Kemudian, lanjut Azyumardi, Pasal 351-352 tentang Tindak Pidana terhadap Penghinaan terhadap Kekuasaan Umum dan Lembaga Negara, serta Pasal 437 dan 443 tentang Tindak Pidana Pencemaran.
“ Dewan Pers menilai pasal-pasal tersebut multitafsir dan berpotensi membelennggu kebebasan pers,” ujarnya.
Lanjut Azyumardi, beberapa substansi dalam sejumlah pasal juga berpotensi mengancam kemerdekaan pers, seperti misalnya larangan menyiarkan hal-hal berbau komunisme, marxisme dan leninisme.
Mantan Rektor UIN ini mengungkapkan, dalam rancangan aturan itu, apabila tulisan memuat tentang komunisme lalu menimbulkan kegaduhan, jurnalis dapat dipidana dengan ancaman dua tahun penjara meski tulisan itu bernada kritis.
“Kalau misal menimbulkan kegaduhan maka kemudian bisa ditambah hukumannya. Kalau kegaduhannya menimbulkan korban luka atau ada yang cidera itu hukumannya nambah. Itu contohnya,” ungkap dia.
Azyumardi juga menilai jurnalis rentan menjadi objek kriminalisasi.

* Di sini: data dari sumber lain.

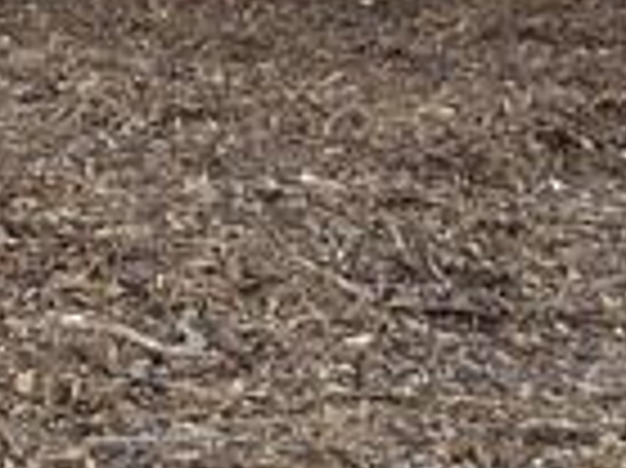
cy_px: -452
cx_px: -137
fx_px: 3234
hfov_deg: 10.8
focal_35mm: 179
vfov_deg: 7.9
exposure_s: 1/227
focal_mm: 4.9
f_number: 3
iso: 100
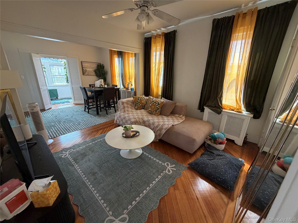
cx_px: 149
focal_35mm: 14
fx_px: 121
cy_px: 112
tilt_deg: -17.3
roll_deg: -0.8
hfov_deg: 102.1
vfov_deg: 85.7
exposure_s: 1/112
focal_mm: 2.22
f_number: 2.2
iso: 320
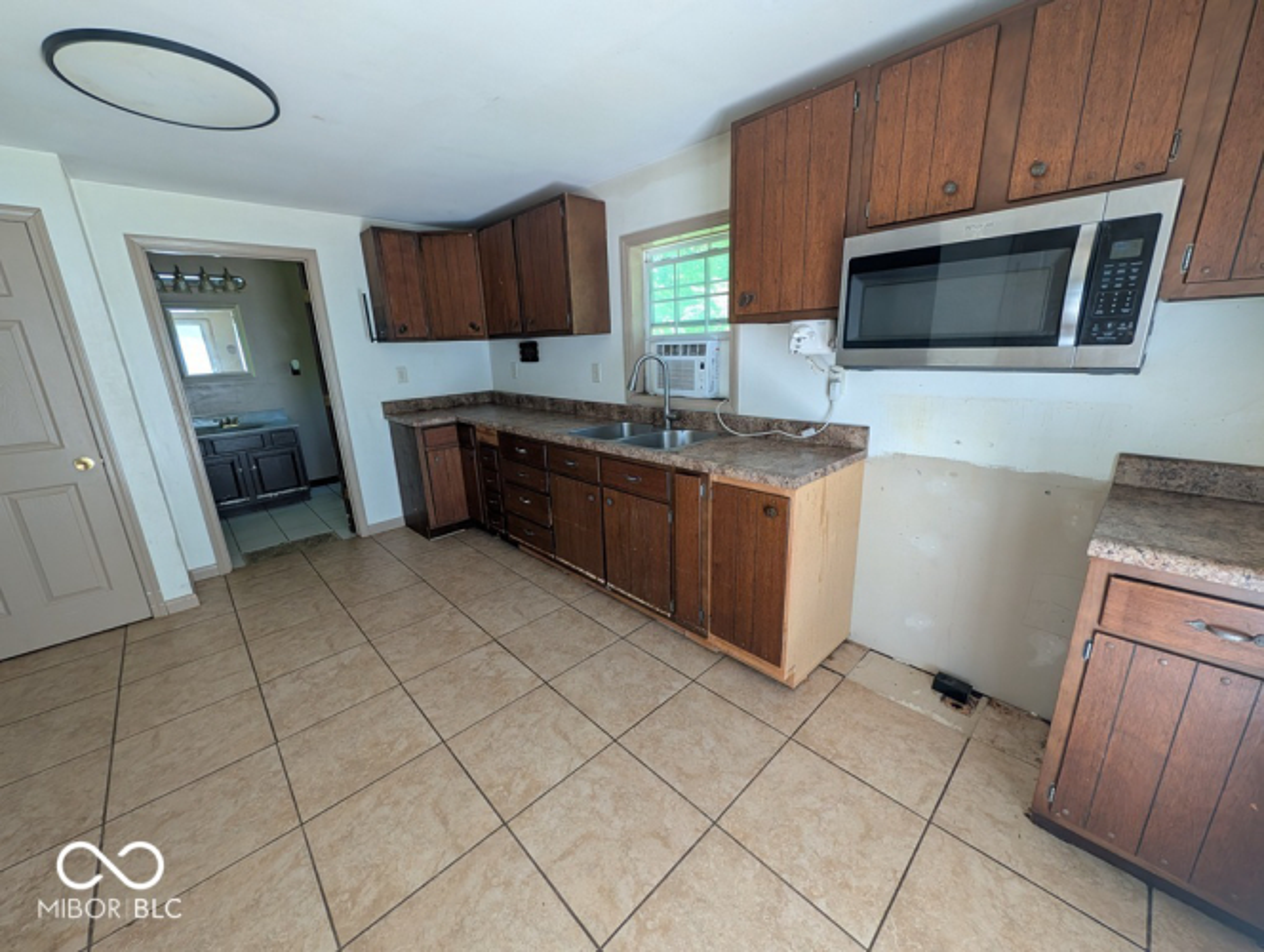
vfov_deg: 94.6
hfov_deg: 110.5
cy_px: 476
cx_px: 632
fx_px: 439
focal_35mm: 12
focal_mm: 2.02
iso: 83
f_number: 1.7
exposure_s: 1/75.6
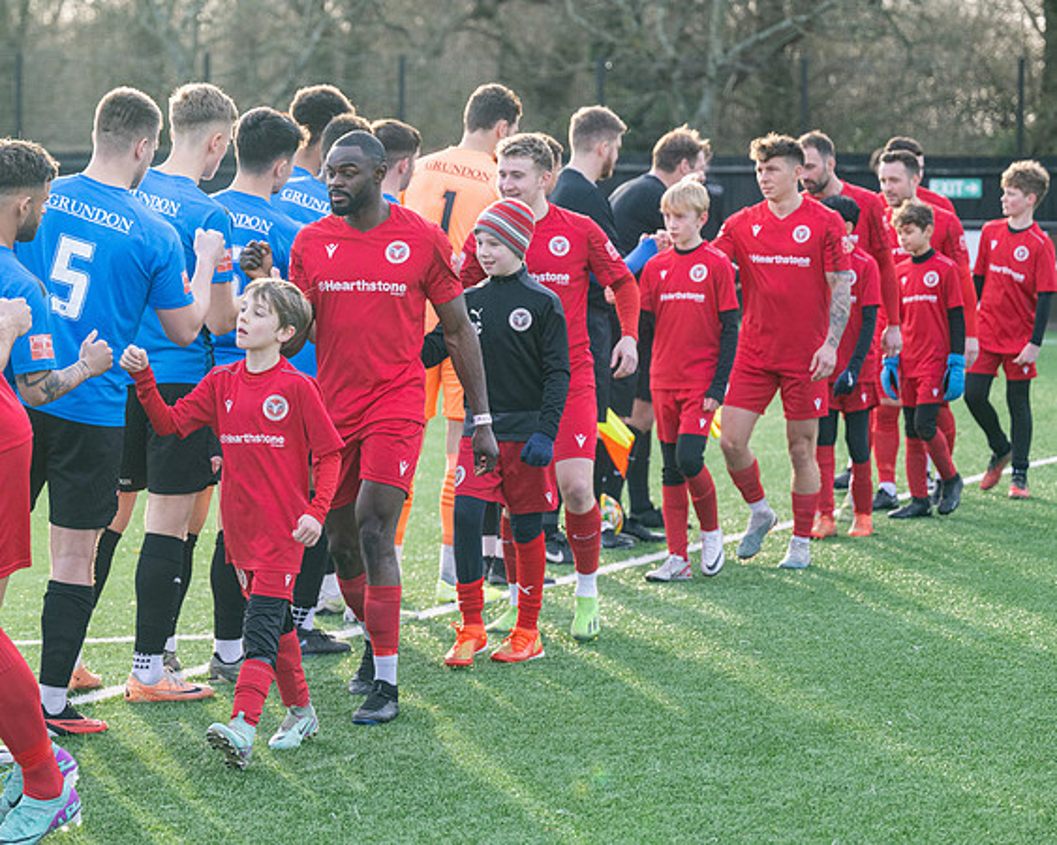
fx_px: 4052
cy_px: 423
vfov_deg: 11.9
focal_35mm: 130
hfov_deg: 14.9
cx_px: 422
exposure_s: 1/1250
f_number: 4
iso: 800
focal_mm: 115
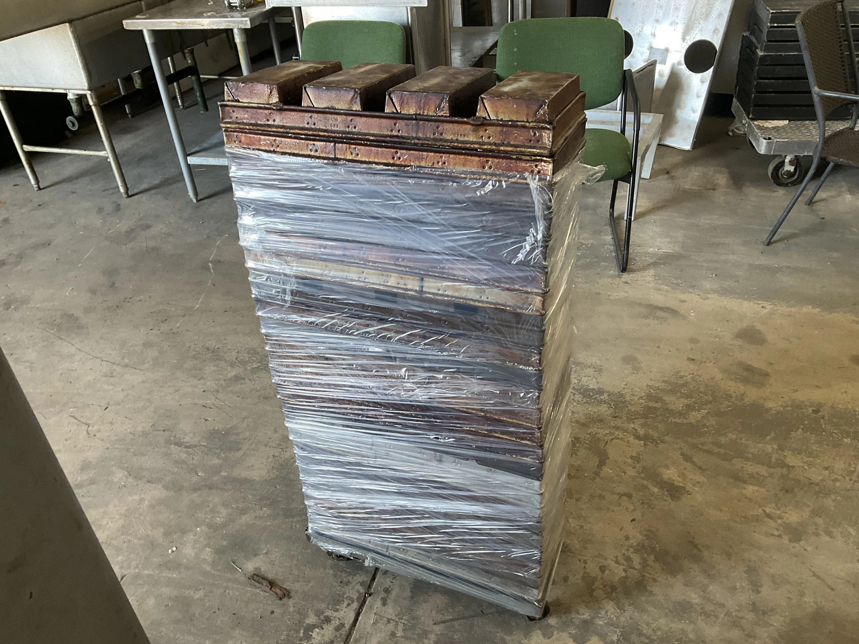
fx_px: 720
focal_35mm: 29
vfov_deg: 48.2
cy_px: 322
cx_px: 430
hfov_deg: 61.7
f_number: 1.8
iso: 80
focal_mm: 3
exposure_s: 1/60
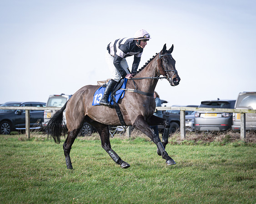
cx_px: 154
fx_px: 1156
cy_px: 114
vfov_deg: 10.1
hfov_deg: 12.6
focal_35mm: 153
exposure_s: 1/1000
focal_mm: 77
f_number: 2.8
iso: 125
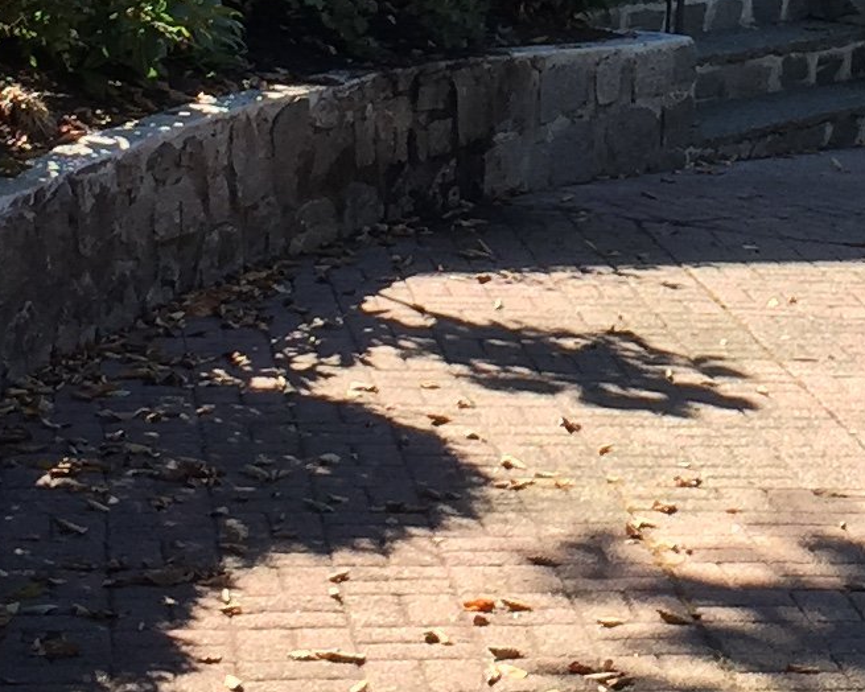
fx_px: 3610
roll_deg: -3.0
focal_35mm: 141
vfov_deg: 10.7
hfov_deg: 13.4
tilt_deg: -1.5
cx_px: 956
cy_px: -217
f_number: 2.2
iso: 32
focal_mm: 4.15
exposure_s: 1/465
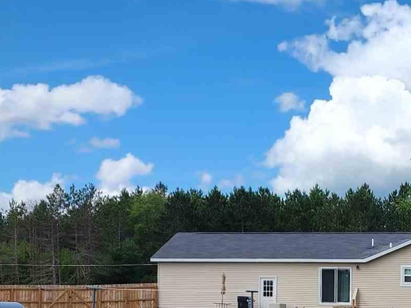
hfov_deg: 21.9
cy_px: 259
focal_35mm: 89
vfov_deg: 16.4
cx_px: 300
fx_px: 1056
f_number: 1.8
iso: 12
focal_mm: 6.4
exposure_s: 1/1255
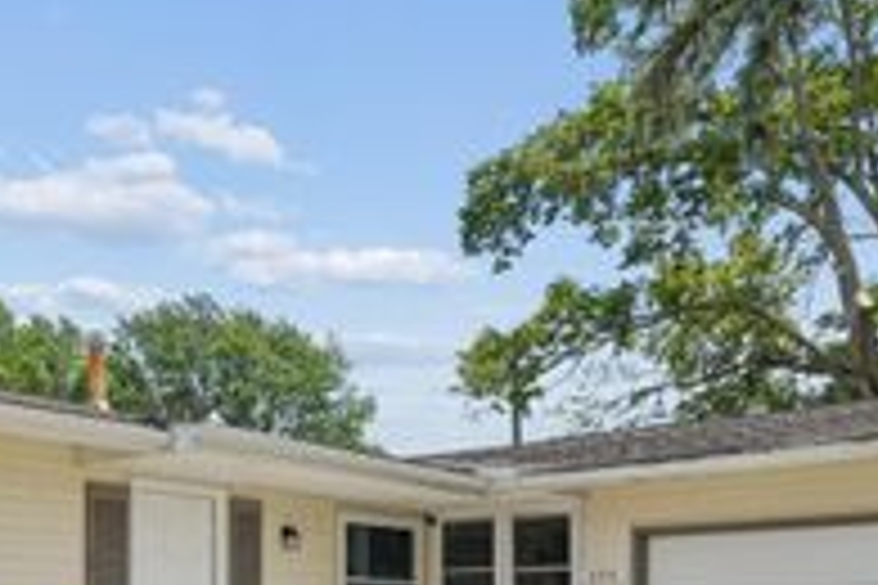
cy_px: 529
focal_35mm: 42
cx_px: 320
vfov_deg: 30.3
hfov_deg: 45.7
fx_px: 1031
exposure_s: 1/320
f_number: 7.1
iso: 100
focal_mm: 11
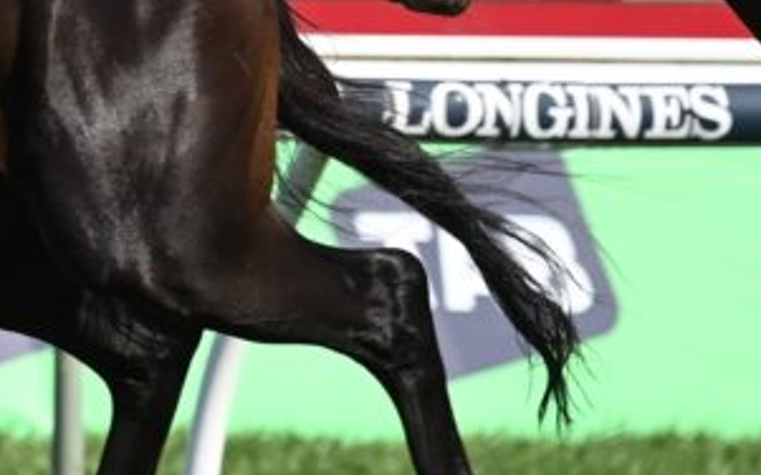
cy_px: 75
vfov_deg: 1.3
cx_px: -389
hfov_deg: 2.0
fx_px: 21586
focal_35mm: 1041
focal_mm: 300
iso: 360
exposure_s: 1/1600
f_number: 5.6
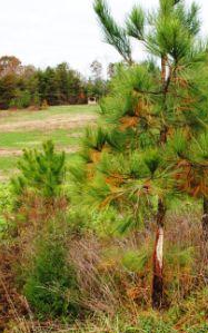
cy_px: 205
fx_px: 499
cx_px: 148
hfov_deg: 23.4
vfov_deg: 36.7
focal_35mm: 55
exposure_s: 1/160
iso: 100
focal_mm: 24
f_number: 6.3
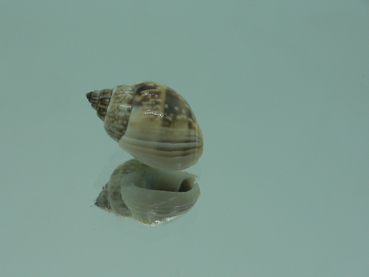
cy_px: 144
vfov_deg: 33.6
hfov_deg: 43.6
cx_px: 149
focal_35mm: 43
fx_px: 458
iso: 80
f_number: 2.8
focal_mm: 4.6
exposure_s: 1/80
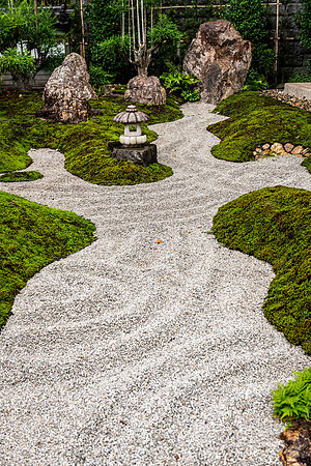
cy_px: 233
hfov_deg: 29.9
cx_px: 156
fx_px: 583
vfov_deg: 43.6
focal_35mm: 45
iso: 140
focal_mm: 45
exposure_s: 1/100
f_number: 6.3
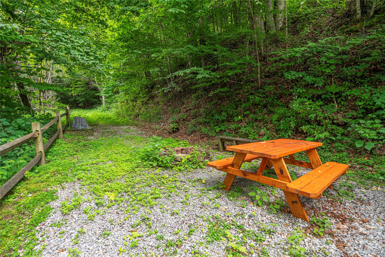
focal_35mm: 17
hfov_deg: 93.3
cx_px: 192
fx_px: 182
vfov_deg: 70.5
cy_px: 128
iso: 320
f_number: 8
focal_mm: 17
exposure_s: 1/50
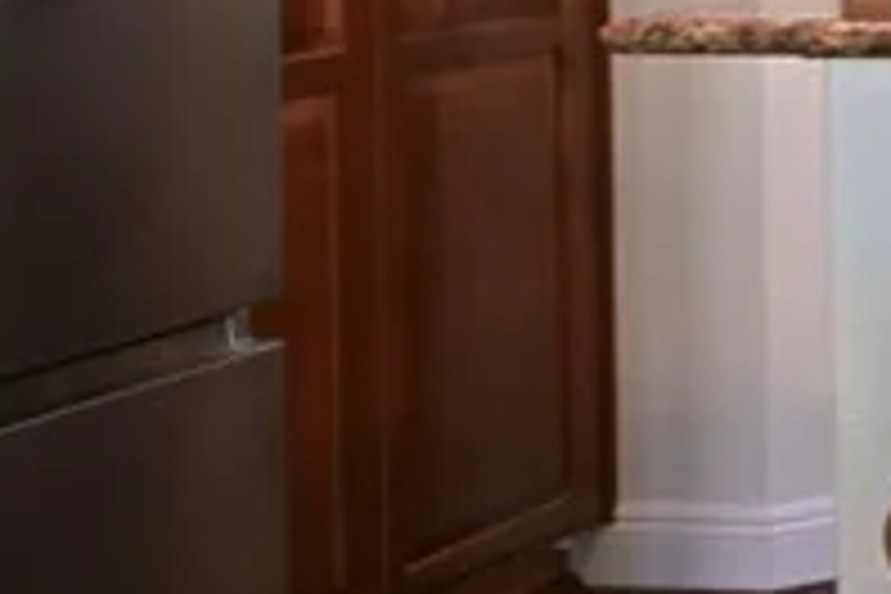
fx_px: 2366
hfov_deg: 14.2
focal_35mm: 96
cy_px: -218
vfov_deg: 13.7
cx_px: 2160
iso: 800
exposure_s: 1/30
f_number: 5.6
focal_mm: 18.5
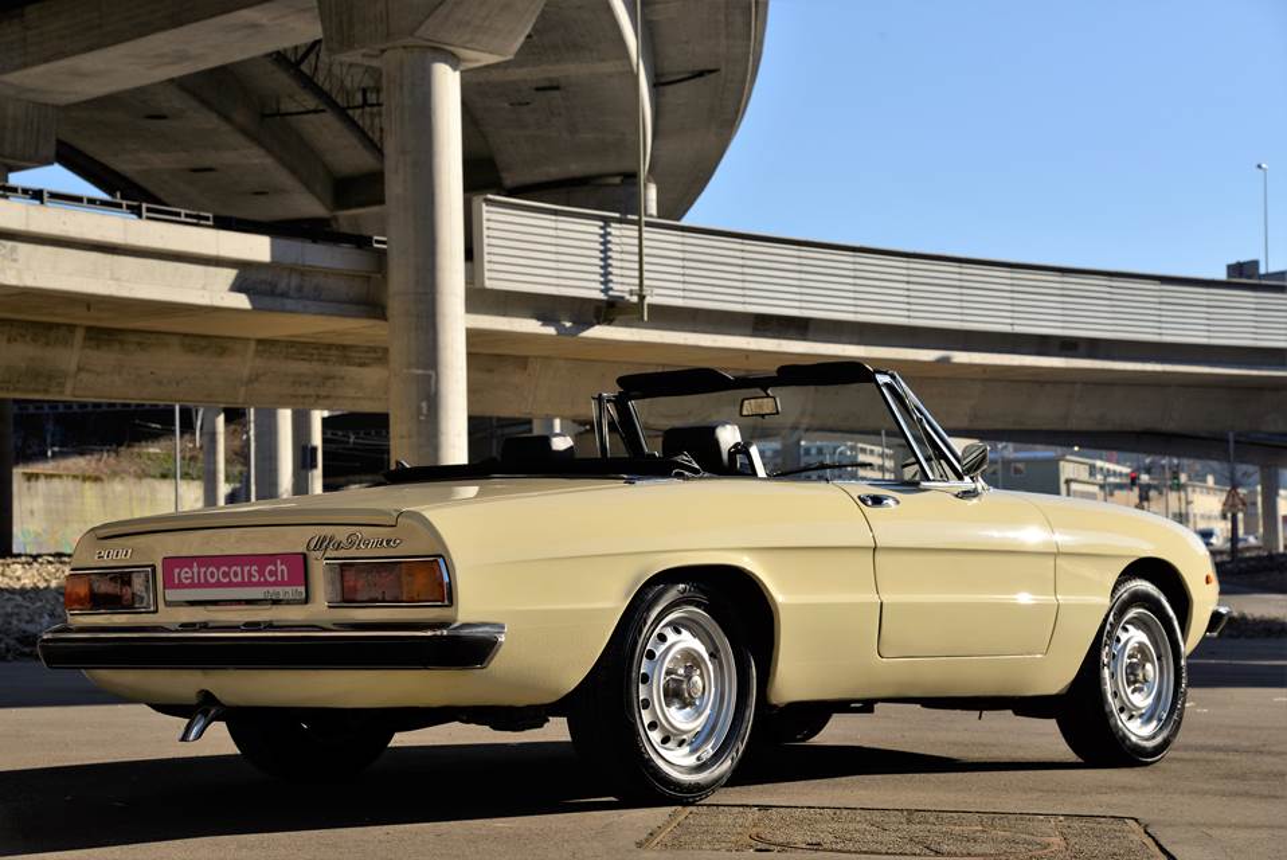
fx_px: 2361
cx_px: 644
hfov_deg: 30.5
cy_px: 430
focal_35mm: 66
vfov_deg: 20.6
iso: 100
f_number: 8
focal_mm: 66
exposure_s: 1/250
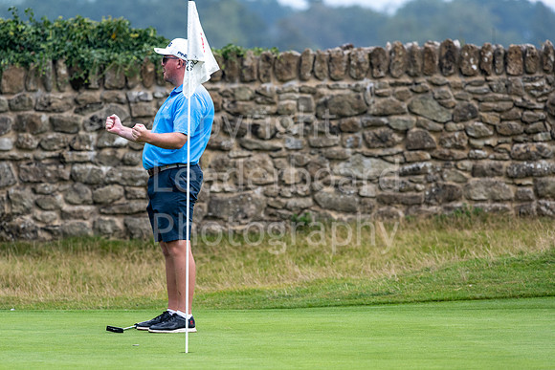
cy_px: 206
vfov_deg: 4.1
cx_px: 246
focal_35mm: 334
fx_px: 5158
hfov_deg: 6.2
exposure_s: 1/640
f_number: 5
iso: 250
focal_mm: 300
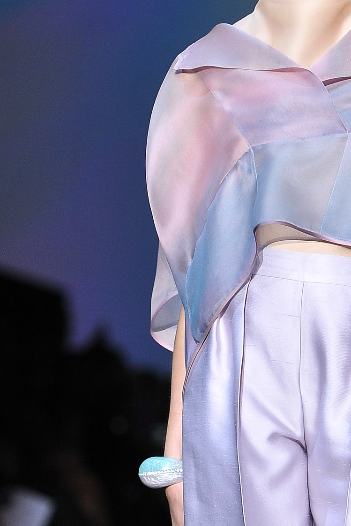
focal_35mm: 334
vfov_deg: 6.2
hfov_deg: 4.1
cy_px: 433
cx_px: 317
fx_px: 4883
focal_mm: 125
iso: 1250
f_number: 3.5
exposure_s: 1/640
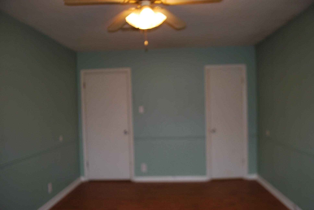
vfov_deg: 48.0
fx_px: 236
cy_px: 105
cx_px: 157
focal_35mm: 27
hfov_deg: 67.3
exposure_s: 1/60
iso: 200
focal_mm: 18
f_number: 3.5
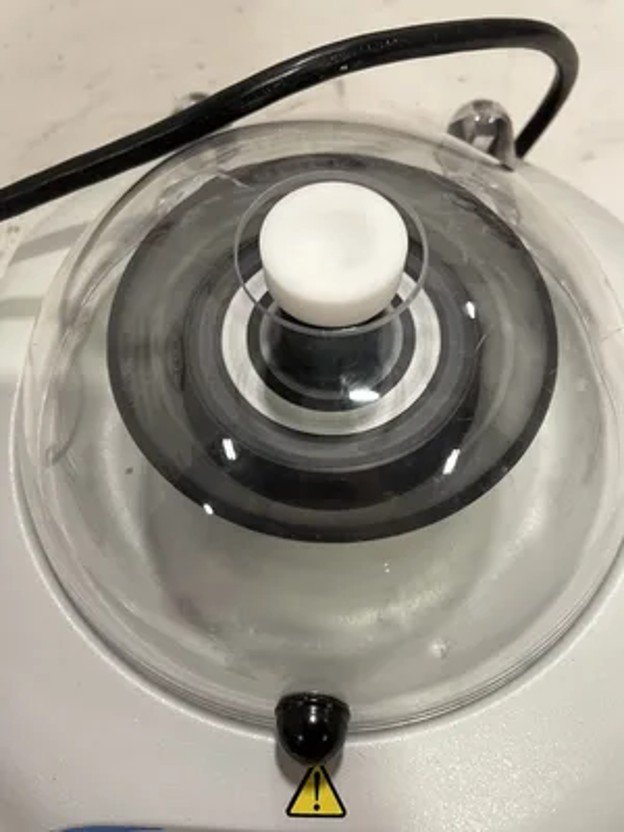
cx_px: 312
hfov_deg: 53.1
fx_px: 625
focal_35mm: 26
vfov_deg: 67.3
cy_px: 416
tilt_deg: -66.1
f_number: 1.6
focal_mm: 4.2
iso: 160
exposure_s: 1/60
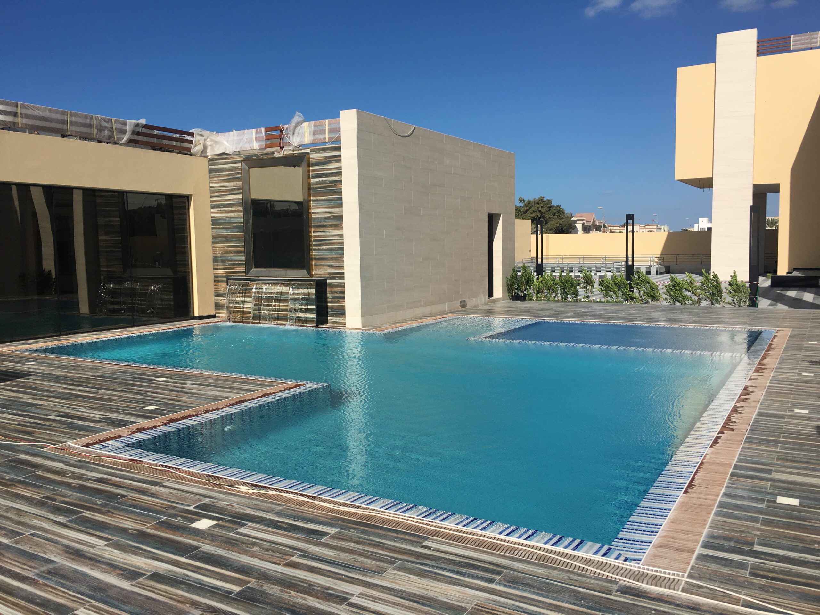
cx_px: 410
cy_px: 308
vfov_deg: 48.2
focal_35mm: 29
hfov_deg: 61.7
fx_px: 687
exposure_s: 1/3663
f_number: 2.2
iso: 25
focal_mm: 4.15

Jurnalis tak diperbolehkan mengkritik pemerintah bila tak mengikutsertakan solusi di tulisannya.
“Kalau kita mengkritik ya boleh mengkritik tapi harus ada solusinya. Oleh karena itu media yang memuat kritik tapi tidak ada solusi itu bisa kena delik. Walaupun kemudian pihak pemerintah ketika saya tanya soal ini ya dia bilang ya ga harus begitu, tapi kan pengalaman kita pasal-pasal seperti itu seperti pasal karet yang ada di UU ITE,” tuturnya.
Azyumardi menyayangkan keputusan pemerintah dan DPR yang tak lagi mengundang Dewan Pers untuk mendiskusikan RKUHP. Pasalnya, pembahasan RKUHP perlu melibatkan partisipasi publik, termasuk mereka yang terdampak langsung.
Dewan Pers berharap ada niat baik DPR dan pemerintah, dengan mengundang Dewan Pers untuk bersama-sama mengkaji ulang RKUHP.
“Coba diundang, dibahas kembali pasal-pasal yang kontroversial itu agar kita diskusikan kembali. Memang yang kontroversial itu jauh lebih sedikit dibandingkan dengan yang tidak kontroversial ada banyak, tapi yang kontroversial ini seperti menyangkut kehidupan pers. Itu sangat berbahaya bagi kehidupan pers kita di masa depan,” tutupnya.